Habitually running restart and run all works okay for very lightweight notebooks, but it's a habit you need to develop, and I believe our tools should work by default. It doesn't work at all for entire categories of work, where computation is heavy and the cost of a bug is high.
From the blog, you will see that reactive execution not only minimizes hidden state, it also enables rapid data exploration (far more rapid than a traditional notebook), reuse as data apps, reuse as scripts, a far more intelligent module autoreloader, and much more.
marimo is not just another Jupyter extension, it's a new kind of notebook. While it may not be for you, marimo has been open source for over a year and has strong traction at many companies and universities, including by many who you may not view to be "real devs". The question of whether marimo will catch on has already been resolved :)

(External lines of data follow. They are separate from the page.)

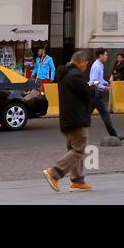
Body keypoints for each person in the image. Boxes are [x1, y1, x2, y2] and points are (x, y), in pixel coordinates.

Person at [43, 50, 95, 192]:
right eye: (86, 62)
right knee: (78, 150)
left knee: (74, 150)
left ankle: (77, 180)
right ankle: (54, 172)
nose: (86, 65)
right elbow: (88, 94)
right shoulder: (76, 76)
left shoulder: (64, 74)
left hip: (67, 118)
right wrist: (92, 88)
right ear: (79, 62)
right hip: (76, 119)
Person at [87, 48, 121, 139]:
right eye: (105, 55)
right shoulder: (97, 66)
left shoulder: (100, 65)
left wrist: (107, 83)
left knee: (86, 115)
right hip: (95, 93)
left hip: (95, 93)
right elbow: (94, 82)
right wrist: (104, 87)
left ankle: (76, 131)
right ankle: (115, 136)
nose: (106, 57)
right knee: (105, 115)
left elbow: (100, 80)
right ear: (100, 55)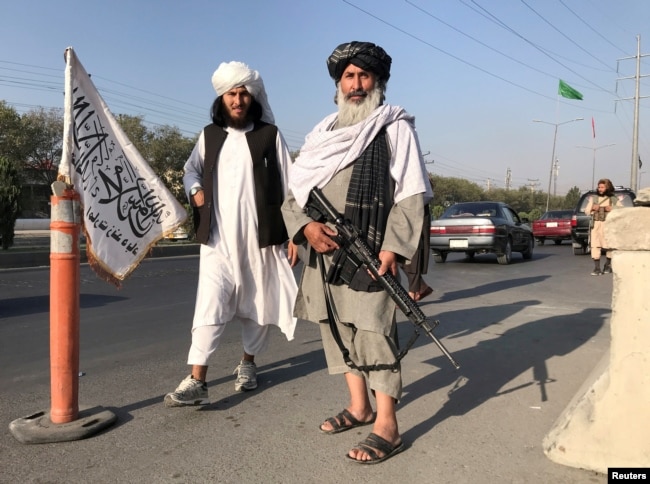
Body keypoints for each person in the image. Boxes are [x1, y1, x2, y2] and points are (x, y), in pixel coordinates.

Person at [281, 41, 433, 464]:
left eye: (364, 75)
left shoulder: (392, 127)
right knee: (335, 329)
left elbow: (411, 194)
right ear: (338, 85)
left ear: (378, 81)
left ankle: (387, 423)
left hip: (370, 251)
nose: (356, 84)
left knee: (373, 332)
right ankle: (358, 406)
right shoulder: (321, 134)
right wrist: (306, 227)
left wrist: (394, 247)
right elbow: (294, 194)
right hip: (323, 251)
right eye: (348, 76)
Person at [164, 61, 298, 407]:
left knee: (259, 303)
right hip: (217, 241)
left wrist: (295, 234)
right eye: (231, 94)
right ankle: (197, 380)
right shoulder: (209, 135)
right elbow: (190, 170)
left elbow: (291, 183)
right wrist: (194, 189)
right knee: (209, 305)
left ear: (252, 97)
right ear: (221, 98)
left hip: (261, 239)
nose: (238, 100)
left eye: (243, 93)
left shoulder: (270, 135)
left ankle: (248, 364)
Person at [585, 178, 618, 276]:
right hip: (596, 225)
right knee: (595, 245)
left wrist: (612, 208)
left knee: (609, 246)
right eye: (599, 187)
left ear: (607, 187)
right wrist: (592, 209)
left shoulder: (613, 199)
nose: (600, 189)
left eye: (602, 187)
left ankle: (607, 265)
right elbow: (586, 211)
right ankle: (597, 268)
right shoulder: (594, 199)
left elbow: (622, 209)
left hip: (609, 225)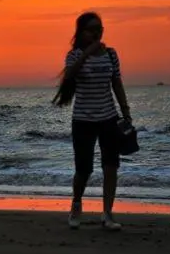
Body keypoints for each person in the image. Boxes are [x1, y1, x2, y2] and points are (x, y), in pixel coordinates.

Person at [52, 12, 132, 231]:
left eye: (100, 29)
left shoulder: (111, 54)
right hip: (83, 120)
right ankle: (77, 204)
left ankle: (107, 214)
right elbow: (69, 75)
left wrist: (126, 112)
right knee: (83, 169)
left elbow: (117, 83)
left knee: (111, 166)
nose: (97, 33)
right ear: (81, 32)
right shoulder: (74, 55)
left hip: (108, 117)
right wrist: (88, 52)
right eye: (92, 29)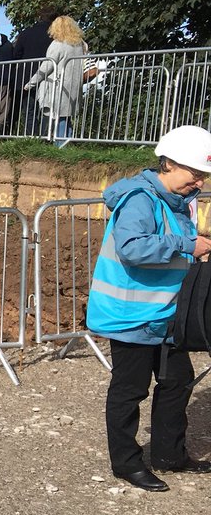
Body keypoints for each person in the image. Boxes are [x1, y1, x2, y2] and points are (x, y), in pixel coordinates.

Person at [86, 125, 211, 492]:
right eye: (195, 174)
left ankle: (169, 455)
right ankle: (126, 463)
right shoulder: (141, 199)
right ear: (169, 163)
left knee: (177, 380)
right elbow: (133, 247)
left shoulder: (179, 201)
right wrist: (187, 244)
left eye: (203, 176)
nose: (199, 183)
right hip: (132, 315)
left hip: (166, 314)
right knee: (130, 389)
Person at [23, 15, 86, 146]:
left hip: (58, 85)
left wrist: (32, 82)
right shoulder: (81, 45)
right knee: (66, 117)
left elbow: (47, 66)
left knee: (58, 117)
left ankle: (61, 147)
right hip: (73, 85)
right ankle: (67, 144)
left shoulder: (58, 44)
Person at [12, 4, 59, 135]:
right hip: (49, 75)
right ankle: (45, 136)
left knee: (29, 109)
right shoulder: (55, 36)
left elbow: (16, 54)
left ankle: (30, 135)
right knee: (46, 108)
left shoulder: (26, 33)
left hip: (26, 76)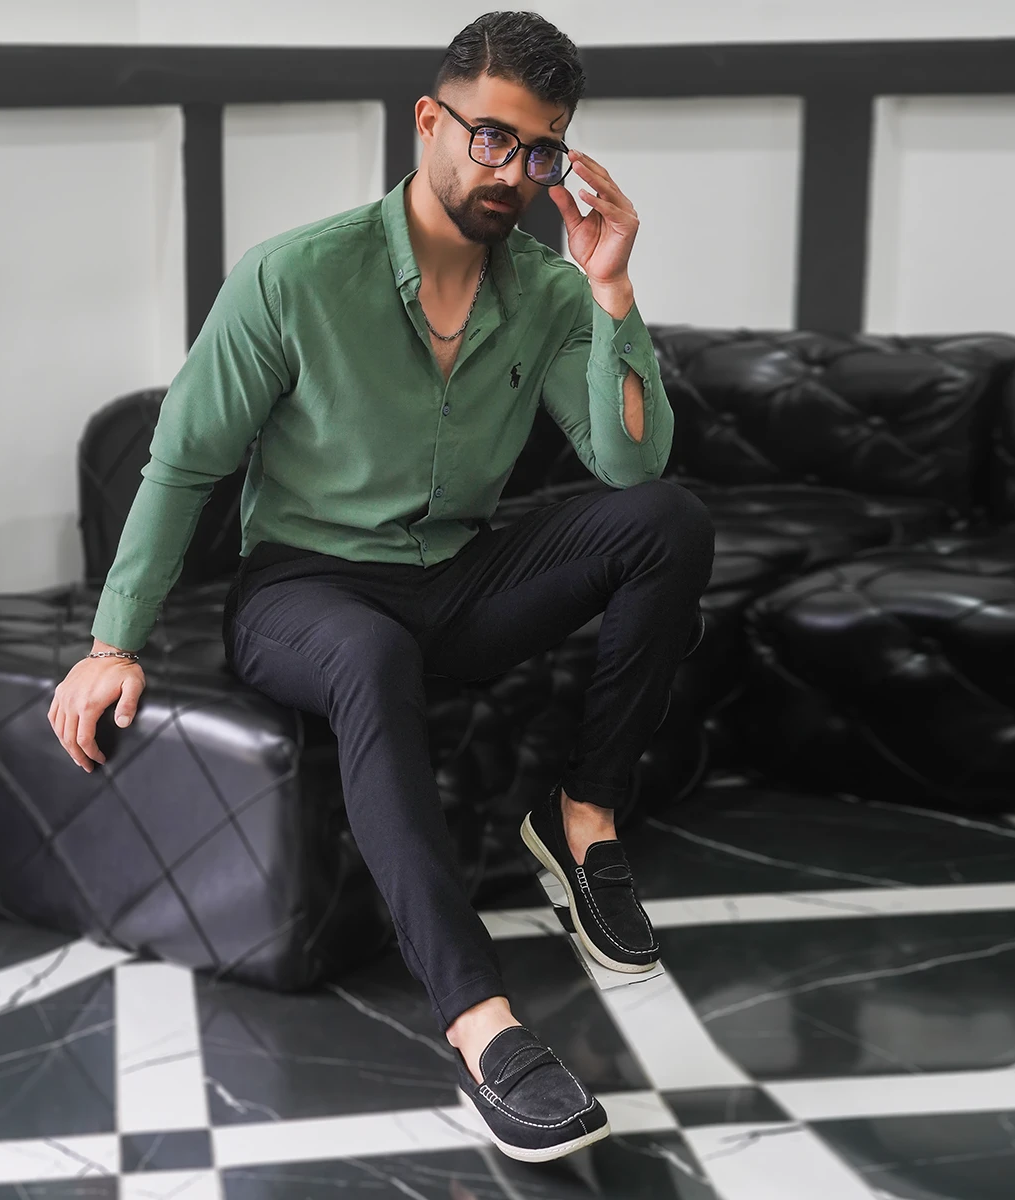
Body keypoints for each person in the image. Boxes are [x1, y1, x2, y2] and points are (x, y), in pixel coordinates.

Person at [48, 11, 713, 1163]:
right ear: (429, 122)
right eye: (491, 137)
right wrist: (114, 642)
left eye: (540, 150)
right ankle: (480, 1023)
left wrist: (611, 289)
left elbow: (628, 463)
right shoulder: (296, 275)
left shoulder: (551, 290)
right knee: (371, 652)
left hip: (457, 576)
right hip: (305, 594)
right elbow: (184, 463)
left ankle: (583, 821)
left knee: (669, 521)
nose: (511, 171)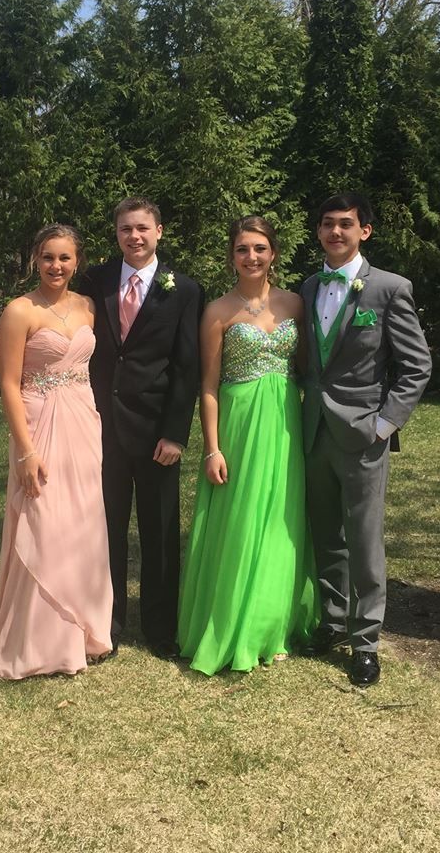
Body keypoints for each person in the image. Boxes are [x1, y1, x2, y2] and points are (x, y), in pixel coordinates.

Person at [0, 225, 113, 678]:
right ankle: (38, 638)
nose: (56, 266)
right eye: (48, 257)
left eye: (65, 258)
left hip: (83, 421)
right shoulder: (19, 311)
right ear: (36, 259)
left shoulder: (88, 307)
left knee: (81, 523)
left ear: (77, 261)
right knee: (42, 519)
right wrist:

We describe why we opted against “disabling” the graph at the end of this blog: https://marimo.io/blog/lessons-learned
I would love to see DAGs like in SSA form of compilers, that also supports loop operators. However, IMHO also the notebook interface needs to adjust for that (cell indentation ?). However, the strength of notebooks rather shows in document authoring like quarto, which IMHO mostly contradicts more complex controll flow.
This is one of those things that is blindingly obvious to people in adjacent sectors of the industry, but maybe there just hasn't been enough cross-pollination of ideas in that direction (or in either direction).